Check out vendors that are open. Get gun cart ready for shooting tomorrow using Evil Roy .38s instead of ROAs for side matches. Clean ROAs from EOT. Put EOT belt buckle on gun belt. Put Evil Roys in holsters. Clean up. Close doors to trailer because of upcoming storm. Clean up. Note that shop needs vacuuming and clean up. Close up, lights and TV out. Lock trailer.
We're in a serious water conservation mode. I used GoJo to clean hands during day, no water. To shower I took wash cloth. Draw enough warm water in sink to cover it in order to get it wet. Get it soapy. Soap down. Turn shower water on for a few seconds to rinse off. Put wash cloth in sink to rinse. Hair and beard can wait.
We're using the generator only as needed to keep the batteries charged and for high-drain appliances. Batteries don't last long when I'm working in shop, and Redhead is in the coach. It's cool, so we aren't using the AC.
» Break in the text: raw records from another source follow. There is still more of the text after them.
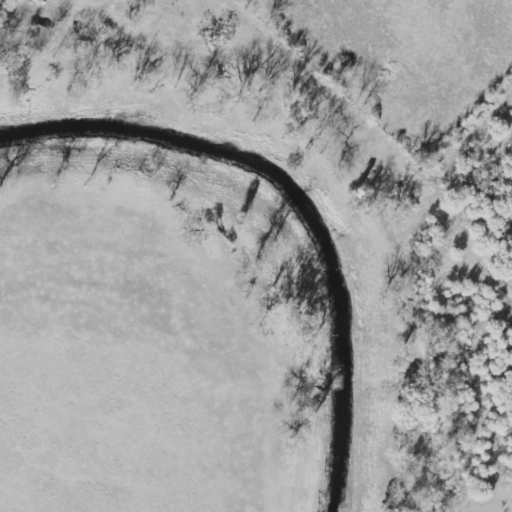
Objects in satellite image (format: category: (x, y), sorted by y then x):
building: (39, 39)
building: (75, 42)
river: (302, 196)
road: (393, 228)
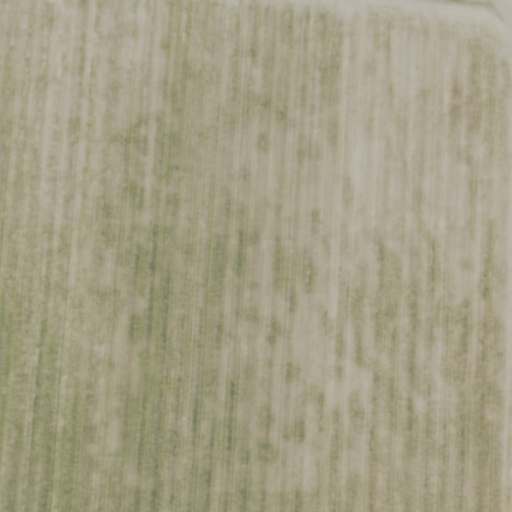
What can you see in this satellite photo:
crop: (256, 256)
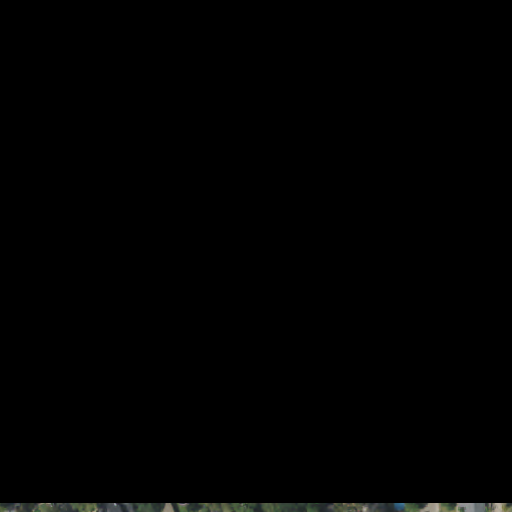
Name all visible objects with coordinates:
building: (397, 5)
building: (10, 9)
building: (10, 10)
building: (173, 10)
building: (228, 10)
building: (272, 11)
building: (56, 12)
building: (140, 12)
building: (282, 14)
building: (318, 14)
building: (492, 15)
building: (492, 15)
road: (437, 21)
road: (491, 26)
road: (506, 26)
road: (466, 28)
road: (235, 42)
road: (256, 76)
building: (111, 114)
building: (494, 115)
building: (283, 120)
building: (496, 120)
building: (412, 121)
building: (456, 121)
building: (153, 122)
building: (408, 122)
building: (112, 123)
building: (235, 124)
building: (321, 124)
building: (324, 124)
building: (239, 126)
building: (65, 127)
building: (69, 127)
building: (199, 127)
building: (29, 129)
building: (197, 129)
building: (283, 129)
building: (367, 129)
building: (371, 129)
building: (29, 130)
building: (160, 133)
building: (1, 134)
building: (3, 134)
road: (256, 177)
building: (475, 210)
building: (478, 210)
building: (217, 221)
building: (214, 222)
building: (172, 223)
building: (48, 225)
building: (299, 226)
building: (45, 227)
building: (83, 228)
building: (297, 228)
building: (254, 229)
building: (10, 230)
building: (11, 230)
building: (84, 230)
building: (129, 230)
building: (126, 231)
building: (253, 232)
building: (345, 232)
building: (343, 233)
building: (178, 235)
building: (387, 235)
building: (389, 235)
building: (488, 249)
building: (486, 250)
road: (215, 274)
building: (483, 289)
building: (482, 293)
building: (301, 321)
building: (255, 324)
building: (382, 325)
building: (343, 326)
building: (384, 326)
building: (87, 329)
building: (122, 329)
building: (172, 329)
building: (214, 329)
building: (6, 330)
building: (43, 331)
building: (43, 331)
building: (171, 331)
building: (88, 332)
building: (129, 332)
building: (485, 333)
building: (6, 334)
building: (214, 335)
building: (489, 335)
road: (431, 341)
building: (484, 379)
road: (213, 381)
building: (480, 381)
building: (480, 413)
building: (476, 416)
building: (390, 427)
building: (209, 428)
building: (344, 428)
building: (166, 430)
building: (347, 430)
building: (65, 432)
building: (114, 432)
building: (161, 432)
building: (209, 432)
building: (387, 434)
building: (304, 435)
building: (58, 436)
building: (119, 436)
building: (255, 436)
building: (252, 438)
building: (301, 439)
building: (481, 454)
building: (375, 456)
building: (479, 457)
road: (33, 460)
road: (240, 478)
building: (4, 484)
building: (4, 486)
road: (159, 495)
building: (482, 495)
building: (479, 497)
building: (116, 500)
building: (12, 506)
building: (326, 508)
building: (375, 508)
building: (284, 511)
Saw Bad Gene Poole's coach and toad. He was saying the Jeep was down on the springs due to the lead and ammo inside. He wasn't kidding. Rear had to be down to the bump stops.
July 3, 2007
Drove to Cheyenne, WY, for Hell On Wheels, the High Plains Regional SASS match. We're here early. We can register tomorrow and shoot side matches and/or a still not described charity match on Thursday. Main match is Friday and Saturday, 12 stages. 6 stages a day really makes it an endurance match. Weather.com shows 86 on Friday with 30% chance of scattered thunderstorms, 90 on Saturday and sunny. It will be, as they say, a "dry heat." I'm ready for some "dry cool." It's windy, which I like since I shoot BP.
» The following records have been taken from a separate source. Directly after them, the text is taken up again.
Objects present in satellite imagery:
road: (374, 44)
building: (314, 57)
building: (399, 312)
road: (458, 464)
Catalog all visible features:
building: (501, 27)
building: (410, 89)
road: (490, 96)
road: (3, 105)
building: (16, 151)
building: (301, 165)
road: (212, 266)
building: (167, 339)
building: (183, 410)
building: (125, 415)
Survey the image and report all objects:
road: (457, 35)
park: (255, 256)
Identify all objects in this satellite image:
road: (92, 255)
It took over an hour to level the bus. Space 45 is not level. The first time we tried to level it the "excessive slope" light came on after the right side jacks went down. So we raised the jacks and added 10 x 2" blocks under the right side and tried again. Same results. We added 2 more blocks. Same result. Each time takes a while dropping the jacks and retracting them. With 4" of spacers there the jacks didn't have to go far to hit them. So that wasn't the problem. I retracted the jacks again and backed the bus up, then drove the right wheels on the 2" blocks and tried again. It leveled. Then we could put out the slideouts. The trailer is NOT level. It wasn't at EOT, and it was a pain in the neck. It also messes with the reloading machines. I have one bottle jack. Sounds like I need another jack of some sort to level it, not to mention a couple of wall-mounted spirit levels, Camping World stuff.
We're set for dry camping with Hefty paper china. The Redhead says she can clean the silverware without using water. The fridge has several extra water bottles.
We'll see if we can last until Monday morning.